An evolutionary approach to cancer chemotherapy scheduling

In this paper, we investigate the employment of evolutionary algorithms as a search mechanism in a decision support system for designing chemotherapy schedules. Chemotherapy involves using powerful anti-cancer drugs to help eliminate cancerous cells and cure the condition. It is given in cycles of treatment alternating with rest periods to allow the body to recover from toxic side-effects. The number and duration of these cycles would depend on many factors, and the oncologist would schedule a treatment for each patient’s condition. The design of a chemotherapy schedule can be formulated as an optimal control problem; using an underlying mathematical model of tumour growth (that considers interactions with the immune system and multiple applications of a cycle-phase-specific drug), the objective is to find effective drug schedules that help eradicate the tumour while maintaining the patient health’s above an acceptable level. A detailed study on the effects of different objective functions, in the quality and diversity of the solutions, was performed.
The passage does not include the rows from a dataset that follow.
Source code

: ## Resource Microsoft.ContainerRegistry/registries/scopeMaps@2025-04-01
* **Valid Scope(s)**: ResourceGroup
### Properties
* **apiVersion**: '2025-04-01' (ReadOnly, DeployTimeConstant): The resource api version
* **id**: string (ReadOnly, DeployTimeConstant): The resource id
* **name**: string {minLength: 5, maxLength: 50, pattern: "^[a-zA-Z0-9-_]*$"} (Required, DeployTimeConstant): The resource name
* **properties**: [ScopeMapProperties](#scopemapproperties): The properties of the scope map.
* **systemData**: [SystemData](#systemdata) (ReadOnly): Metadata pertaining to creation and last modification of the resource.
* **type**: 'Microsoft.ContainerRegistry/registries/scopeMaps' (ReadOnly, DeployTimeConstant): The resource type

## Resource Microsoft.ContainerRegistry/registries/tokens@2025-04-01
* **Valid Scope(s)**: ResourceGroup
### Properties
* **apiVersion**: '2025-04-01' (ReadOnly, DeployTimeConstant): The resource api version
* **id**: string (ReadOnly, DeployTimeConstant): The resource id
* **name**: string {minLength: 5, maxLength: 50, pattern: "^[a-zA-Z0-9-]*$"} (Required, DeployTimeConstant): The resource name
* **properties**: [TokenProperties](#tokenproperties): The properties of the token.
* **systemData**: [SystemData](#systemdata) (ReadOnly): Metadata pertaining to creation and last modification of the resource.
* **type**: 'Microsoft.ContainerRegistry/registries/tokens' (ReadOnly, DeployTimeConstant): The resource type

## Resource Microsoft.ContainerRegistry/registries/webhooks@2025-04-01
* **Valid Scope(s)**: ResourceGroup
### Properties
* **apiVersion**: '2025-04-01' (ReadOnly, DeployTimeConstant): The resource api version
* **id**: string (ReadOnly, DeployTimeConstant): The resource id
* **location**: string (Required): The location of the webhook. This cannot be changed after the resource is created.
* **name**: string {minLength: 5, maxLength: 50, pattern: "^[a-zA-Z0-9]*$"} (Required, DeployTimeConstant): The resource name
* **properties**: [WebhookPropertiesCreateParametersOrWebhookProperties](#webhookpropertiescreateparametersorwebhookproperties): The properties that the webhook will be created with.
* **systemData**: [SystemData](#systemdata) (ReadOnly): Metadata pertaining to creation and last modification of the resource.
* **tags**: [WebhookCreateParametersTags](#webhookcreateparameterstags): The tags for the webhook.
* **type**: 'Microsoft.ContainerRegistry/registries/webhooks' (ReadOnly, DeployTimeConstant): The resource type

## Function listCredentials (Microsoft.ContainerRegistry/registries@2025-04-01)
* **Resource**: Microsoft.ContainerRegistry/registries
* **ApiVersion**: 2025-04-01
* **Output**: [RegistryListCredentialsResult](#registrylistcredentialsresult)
A term that keeps at a minimum the tumour levels throughout the course of treatment was found to produce more regular treatments, at the expense of imposing a higher strain on the patient’s health, and reducing the diversity of the solutions. Moreover, when the number of cycles was incorporated in the problem encoding, and a parsimony pressure added to the objective function, shorter treatments were obtained than those initially found by trial and error.